00:00Let's talk about the T word.
00:02Stocks plunge as Trump's tariffs kick in.
00:05Sweeping global tariffs.
00:06Additional tariffs.
00:07Tariffs.
00:08Tariffs.
00:09Tariffs.
00:10Tariffs have sparked fear around the world.
00:16But they're nothing new.
00:18In fact, the history of trade is full of them.
00:21And some tariffs could offer important lessons.
00:24Back in October 1929, stocks on Wall Street collapsed,
00:28plunging the world into the Great Depression.
00:30Less than a year later, the United States passed the Smoot-Hawley Act,
00:34bumping up tariffs for foreign products coming into the country.
00:38President Herbert Hoover thought tariffs would protect American workers.
00:42But experts say they made things even worse.
00:45Smoot-Hawley, and particularly the trade retaliation against Smoot-Hawley,
00:49helped deepen the Great Depression.
00:52The last time a trade war on this scale has happened was in the 1930s.
00:57Exactly in 1930, it was the Smoot-Hawley Tariff Act,
01:01and it led to a global recession worldwide.
01:05We know only too well from history, from back in the 1930s,
01:08the infamous Smoot-Hawley Tariff,
01:10that the kind of policies which this could result in
01:15tends to make situations far worse rather than better.
01:19Economists from the US and Europe released a study in 2021.
01:23They looked at raw data from the 1930s.
01:26The data shows that some of America's biggest trading partners
01:29hit back at the Smoot-Hawley measures, imposing tariffs of their own.
01:34That made US products more expensive in those countries.
01:37And within three years, they'd cut imports from America by 28%.
01:42But what about the other countries?
01:45Most complained to Hoover's government.
01:48They did not respond with tariffs.
01:50But here's the thing.
01:51When you look at the goods these countries bought from America,
01:55there's a pattern.
01:56The numbers are way down for the most popular American products in each country.
02:01In fact, those imports fell on average 35%.
02:06Now, that may seem strange.
02:08After all, these countries decided against tariffs on US imports.
02:13But clearly, it was not business as usual.
02:16The research suggests many of these countries did hit back in their own way.
02:21So, for example, Czechoslovakia put a limit on car imports.
02:26In theory, that applied to every trading partner.
02:29But at the time, the US was the world's biggest exporter of cars.
02:34Britain was another country that did not respond with tariffs.
02:37Instead, it traded less with America and more with its own colonies.
02:42And so, by 1932, its imports from the US had dropped over 70%.
02:48So, these trading partners did not slap the United States with blanket tariffs.

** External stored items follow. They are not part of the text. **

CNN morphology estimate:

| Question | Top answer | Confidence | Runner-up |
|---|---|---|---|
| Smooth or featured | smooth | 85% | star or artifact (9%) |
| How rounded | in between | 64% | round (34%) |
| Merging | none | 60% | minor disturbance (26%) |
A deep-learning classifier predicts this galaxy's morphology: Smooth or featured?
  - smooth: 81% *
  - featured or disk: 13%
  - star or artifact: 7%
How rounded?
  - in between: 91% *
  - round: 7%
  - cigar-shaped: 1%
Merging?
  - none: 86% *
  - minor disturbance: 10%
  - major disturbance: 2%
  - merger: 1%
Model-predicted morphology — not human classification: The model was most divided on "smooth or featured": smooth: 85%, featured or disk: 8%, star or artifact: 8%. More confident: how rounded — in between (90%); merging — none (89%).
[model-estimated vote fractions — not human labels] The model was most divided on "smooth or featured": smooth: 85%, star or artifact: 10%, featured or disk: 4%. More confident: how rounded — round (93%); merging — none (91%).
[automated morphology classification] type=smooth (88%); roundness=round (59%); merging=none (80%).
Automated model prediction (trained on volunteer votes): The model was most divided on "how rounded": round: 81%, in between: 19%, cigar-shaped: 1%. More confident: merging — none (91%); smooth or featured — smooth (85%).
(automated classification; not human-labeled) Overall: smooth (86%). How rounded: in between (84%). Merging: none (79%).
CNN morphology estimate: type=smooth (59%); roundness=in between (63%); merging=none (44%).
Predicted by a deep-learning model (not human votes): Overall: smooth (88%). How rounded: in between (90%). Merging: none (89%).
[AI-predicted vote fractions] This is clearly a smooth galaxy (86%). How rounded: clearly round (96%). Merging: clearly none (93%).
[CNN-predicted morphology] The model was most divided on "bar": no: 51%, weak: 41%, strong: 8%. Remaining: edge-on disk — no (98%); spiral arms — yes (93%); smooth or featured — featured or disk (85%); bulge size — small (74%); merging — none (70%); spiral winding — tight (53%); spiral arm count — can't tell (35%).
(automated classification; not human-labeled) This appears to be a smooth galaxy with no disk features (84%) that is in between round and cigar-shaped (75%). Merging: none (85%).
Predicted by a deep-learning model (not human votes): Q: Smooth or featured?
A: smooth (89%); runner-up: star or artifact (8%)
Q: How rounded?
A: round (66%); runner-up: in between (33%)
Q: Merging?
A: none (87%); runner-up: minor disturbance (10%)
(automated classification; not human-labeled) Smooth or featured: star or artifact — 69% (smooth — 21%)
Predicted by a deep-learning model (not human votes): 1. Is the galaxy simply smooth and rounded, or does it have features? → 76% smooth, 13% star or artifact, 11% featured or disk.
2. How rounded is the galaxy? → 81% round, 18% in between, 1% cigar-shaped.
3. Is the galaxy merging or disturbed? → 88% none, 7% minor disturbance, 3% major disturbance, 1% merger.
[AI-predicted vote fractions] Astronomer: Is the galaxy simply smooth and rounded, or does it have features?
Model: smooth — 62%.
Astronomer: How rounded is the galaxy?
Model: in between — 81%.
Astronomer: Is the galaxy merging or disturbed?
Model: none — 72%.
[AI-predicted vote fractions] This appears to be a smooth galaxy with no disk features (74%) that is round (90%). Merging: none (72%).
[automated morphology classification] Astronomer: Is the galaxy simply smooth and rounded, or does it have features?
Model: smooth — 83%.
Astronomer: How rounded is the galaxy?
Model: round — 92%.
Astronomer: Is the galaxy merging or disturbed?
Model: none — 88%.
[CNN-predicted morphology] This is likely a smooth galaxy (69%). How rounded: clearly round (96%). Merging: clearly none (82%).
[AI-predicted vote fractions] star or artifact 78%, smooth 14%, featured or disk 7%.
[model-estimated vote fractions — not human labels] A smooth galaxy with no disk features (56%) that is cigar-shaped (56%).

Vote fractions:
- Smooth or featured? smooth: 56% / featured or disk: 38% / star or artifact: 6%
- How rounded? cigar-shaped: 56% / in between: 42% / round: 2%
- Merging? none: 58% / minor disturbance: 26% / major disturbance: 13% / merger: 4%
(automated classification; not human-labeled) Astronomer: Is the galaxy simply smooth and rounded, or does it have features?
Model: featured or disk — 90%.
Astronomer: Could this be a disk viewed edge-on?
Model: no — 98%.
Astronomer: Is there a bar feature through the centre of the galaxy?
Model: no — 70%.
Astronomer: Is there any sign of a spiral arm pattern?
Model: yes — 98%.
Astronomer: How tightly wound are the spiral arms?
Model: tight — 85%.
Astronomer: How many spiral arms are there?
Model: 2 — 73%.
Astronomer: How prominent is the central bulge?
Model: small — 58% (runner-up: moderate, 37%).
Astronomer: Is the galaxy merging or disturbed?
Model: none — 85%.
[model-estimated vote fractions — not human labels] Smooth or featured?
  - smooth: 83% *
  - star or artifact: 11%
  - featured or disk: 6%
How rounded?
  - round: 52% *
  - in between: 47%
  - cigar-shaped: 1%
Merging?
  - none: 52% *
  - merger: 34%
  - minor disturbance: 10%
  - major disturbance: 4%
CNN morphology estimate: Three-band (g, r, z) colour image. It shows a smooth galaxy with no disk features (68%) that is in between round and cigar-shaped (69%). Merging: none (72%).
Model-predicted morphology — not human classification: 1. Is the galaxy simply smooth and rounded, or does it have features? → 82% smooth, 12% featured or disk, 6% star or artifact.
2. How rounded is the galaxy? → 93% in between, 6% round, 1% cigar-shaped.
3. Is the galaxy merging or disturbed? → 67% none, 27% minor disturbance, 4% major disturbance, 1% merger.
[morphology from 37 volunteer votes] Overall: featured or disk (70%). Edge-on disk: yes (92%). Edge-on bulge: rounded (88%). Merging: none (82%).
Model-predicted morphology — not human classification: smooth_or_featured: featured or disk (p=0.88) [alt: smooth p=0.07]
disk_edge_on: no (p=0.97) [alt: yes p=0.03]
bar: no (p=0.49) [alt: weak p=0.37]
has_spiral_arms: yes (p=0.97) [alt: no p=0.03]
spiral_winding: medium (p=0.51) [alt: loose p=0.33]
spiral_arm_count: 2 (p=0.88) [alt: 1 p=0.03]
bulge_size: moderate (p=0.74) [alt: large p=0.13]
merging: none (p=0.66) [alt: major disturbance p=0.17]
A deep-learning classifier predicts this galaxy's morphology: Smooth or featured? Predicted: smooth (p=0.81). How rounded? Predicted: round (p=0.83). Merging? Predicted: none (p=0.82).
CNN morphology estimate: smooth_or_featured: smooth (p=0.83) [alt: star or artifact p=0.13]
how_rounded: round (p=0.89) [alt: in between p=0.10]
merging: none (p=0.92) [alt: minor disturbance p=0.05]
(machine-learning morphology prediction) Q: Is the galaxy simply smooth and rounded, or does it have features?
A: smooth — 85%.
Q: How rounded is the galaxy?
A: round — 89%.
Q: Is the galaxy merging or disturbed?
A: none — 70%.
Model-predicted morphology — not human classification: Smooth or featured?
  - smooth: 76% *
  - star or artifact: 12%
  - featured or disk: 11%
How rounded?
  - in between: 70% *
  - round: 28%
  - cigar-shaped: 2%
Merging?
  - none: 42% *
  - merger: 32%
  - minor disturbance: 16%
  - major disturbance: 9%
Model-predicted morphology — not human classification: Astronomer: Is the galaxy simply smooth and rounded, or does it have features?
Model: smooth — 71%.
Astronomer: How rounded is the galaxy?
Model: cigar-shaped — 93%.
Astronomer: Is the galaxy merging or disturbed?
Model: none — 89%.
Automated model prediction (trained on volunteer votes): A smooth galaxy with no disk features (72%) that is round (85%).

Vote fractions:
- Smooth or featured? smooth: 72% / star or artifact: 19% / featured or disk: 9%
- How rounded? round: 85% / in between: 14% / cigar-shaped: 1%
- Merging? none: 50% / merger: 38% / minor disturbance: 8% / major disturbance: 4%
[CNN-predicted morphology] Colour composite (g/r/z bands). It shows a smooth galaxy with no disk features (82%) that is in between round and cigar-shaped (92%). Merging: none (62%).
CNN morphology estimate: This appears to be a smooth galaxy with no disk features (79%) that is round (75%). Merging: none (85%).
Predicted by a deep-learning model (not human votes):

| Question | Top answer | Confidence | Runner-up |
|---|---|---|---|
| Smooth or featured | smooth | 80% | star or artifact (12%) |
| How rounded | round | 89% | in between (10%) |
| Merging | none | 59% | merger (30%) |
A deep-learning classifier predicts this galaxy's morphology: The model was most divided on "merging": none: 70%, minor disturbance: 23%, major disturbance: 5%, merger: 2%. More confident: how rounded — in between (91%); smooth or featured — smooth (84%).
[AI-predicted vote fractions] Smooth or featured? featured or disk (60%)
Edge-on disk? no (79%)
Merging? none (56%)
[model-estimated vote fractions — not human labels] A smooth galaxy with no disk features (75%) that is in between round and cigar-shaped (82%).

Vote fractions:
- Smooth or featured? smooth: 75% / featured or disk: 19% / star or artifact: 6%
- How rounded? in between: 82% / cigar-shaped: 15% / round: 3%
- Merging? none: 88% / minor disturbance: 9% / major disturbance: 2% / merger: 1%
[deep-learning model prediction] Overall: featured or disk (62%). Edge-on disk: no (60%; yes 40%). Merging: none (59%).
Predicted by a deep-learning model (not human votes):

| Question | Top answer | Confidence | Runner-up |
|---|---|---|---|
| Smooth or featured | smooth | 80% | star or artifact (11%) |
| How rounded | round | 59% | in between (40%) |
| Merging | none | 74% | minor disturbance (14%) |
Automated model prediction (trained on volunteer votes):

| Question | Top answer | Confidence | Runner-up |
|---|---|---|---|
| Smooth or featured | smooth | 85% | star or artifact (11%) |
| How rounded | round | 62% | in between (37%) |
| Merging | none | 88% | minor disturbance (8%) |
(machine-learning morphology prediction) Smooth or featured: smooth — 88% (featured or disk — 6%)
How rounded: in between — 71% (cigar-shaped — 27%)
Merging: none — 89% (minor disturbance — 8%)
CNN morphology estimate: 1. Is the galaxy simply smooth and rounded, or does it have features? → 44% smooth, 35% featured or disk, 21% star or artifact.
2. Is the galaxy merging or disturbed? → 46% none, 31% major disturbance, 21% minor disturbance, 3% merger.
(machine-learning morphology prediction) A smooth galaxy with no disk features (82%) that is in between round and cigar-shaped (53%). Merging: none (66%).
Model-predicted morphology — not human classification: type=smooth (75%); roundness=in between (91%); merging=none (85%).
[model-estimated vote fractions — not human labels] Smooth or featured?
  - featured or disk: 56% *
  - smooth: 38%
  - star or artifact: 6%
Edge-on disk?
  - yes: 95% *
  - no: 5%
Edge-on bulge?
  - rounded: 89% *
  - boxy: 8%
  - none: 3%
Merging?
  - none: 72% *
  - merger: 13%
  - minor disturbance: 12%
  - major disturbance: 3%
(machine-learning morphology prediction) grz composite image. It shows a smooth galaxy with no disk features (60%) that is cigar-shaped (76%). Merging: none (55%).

02:53But that doesn't mean they turned the other cheek.
02:55Instead, they found strategic ways to respond.
02:59Smoot Hawley shows us that tariff disputes often go beyond just tariffs.
03:04And that can have a massive effect on global trade.
03:08And so, here we are, nearly 100 years later.
03:12I'm telling you, these countries are calling us up, kissing my ass.
03:17They are dying to make a deal.
03:19Please, please, sir, make a deal.
03:21I'll do anything.
03:22I'll do anything, sir.
03:23Like Hoover, President Trump believes tariffs on imports will help American workers.
03:29He's placed a 90-day pause on reciprocal tariffs for all countries except China.
03:35That's brought some relief, but the threat of tariffs remains.
03:39Reciprocal tariffs on countries throughout the world.
03:43Reciprocal.
03:44That means they do it to us and we do it to them.
03:47Very simple.
03:48Can't get any simpler than that.
03:50The T word could change trade for years to come.
03:54But if Smoot Hawley is anything to go by, it may not be the final word.